Leading up to my 40th birthday last year, I had a really hard time with this number. The psychology of my life hit me. I was afraid that maybe half if not more of my life was over. As the months turned into weeks then turned into days before the big 4-0 would hit, I became an even bigger mess.
In college, I began to show more signs of bipolar. My mood swings deeply affected friendships. I never thought to get help. After college, my self-esteem got a boost when I lost a lot of weight. This was a double-edged sword. I was in the best health of my life. But the boost to my self-esteem was like pouring lighter fluid on a bonfire. I grew increasingly out-of-control that decade.

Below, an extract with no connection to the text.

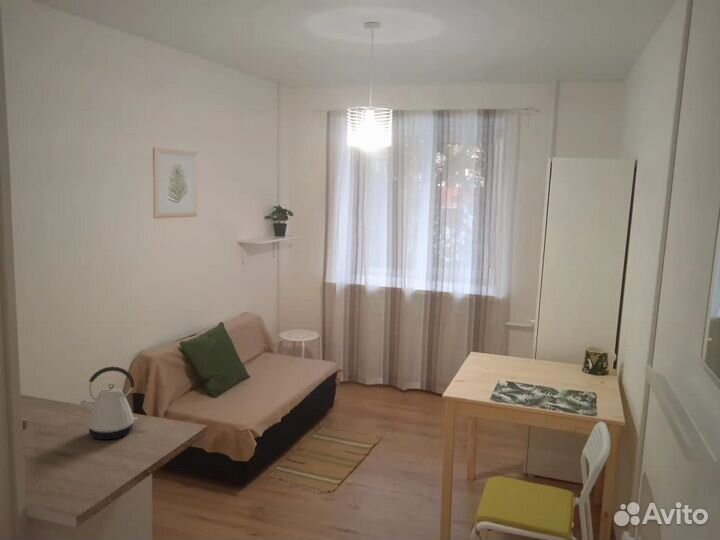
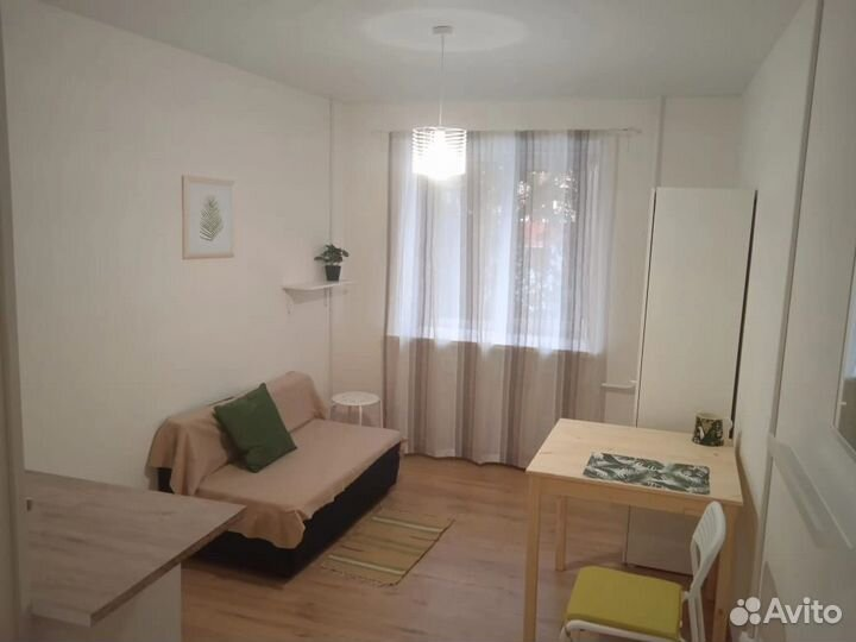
- kettle [79,366,139,440]
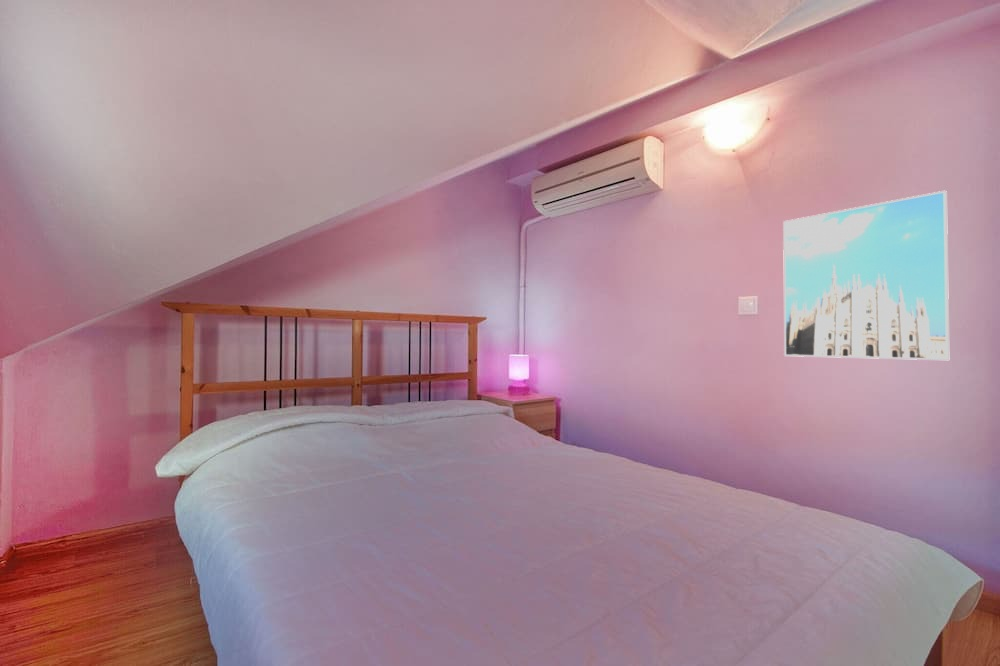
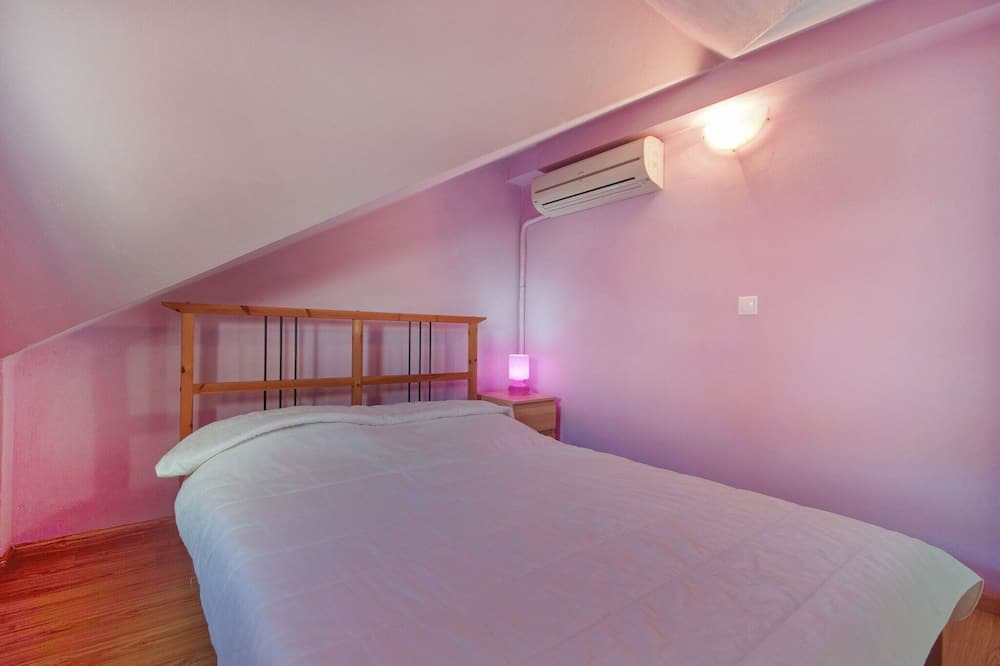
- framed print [782,189,950,361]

I was diagnosed with bipolar disorder a year after we were married. I don’t remember the first year with my husband. I was so depressed that I could hardly go to work and teach eighth graders. At home, I did not cook because it was too overwhelming and besides I did not have the energy. A lot of other chores fell to the wayside due to my constantly shifting moods.

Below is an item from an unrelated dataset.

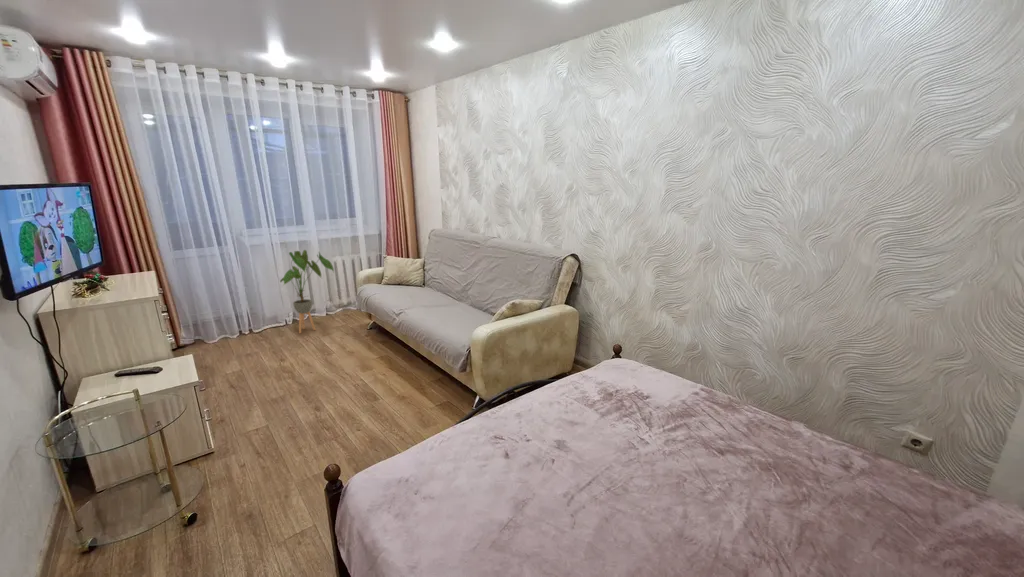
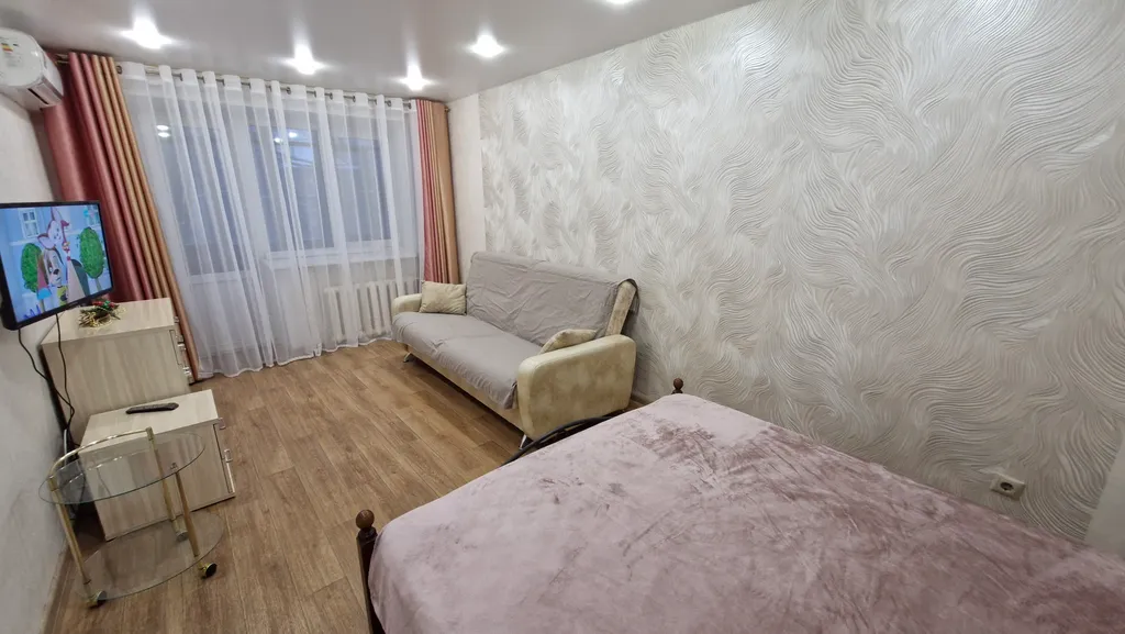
- house plant [279,249,335,334]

Our first ten years of marriage was horrible because of me. My bipolar ruled my life. I slept a lot, cried a lot, sat around a lot and ate a lot. I was like a ghost. I knew something drastic had to happen or my marriage would be doomed.
The Mystery of God’s Psychology
After I finished reminiscing about the past, I prayed the type of prayer where I closed my mouth and let Jesus speak to my heart.
Once my prayer time ended, I felt that I now had a purpose. I began learning from my past instead of hating it. I would desperately need the lessons from way back to show love, grace, friendship and tolerance to the world.
Since then, I have realized that my purpose is to minister to the mentally ill through Life Conquering; I am learning how to love people like Jesus; I was a stranger to grace when I was younger, now I can extend grace to others; I have made friends since then who are so fundamentally different from me that if I did not go through my past, I would be unable to love them like I do today.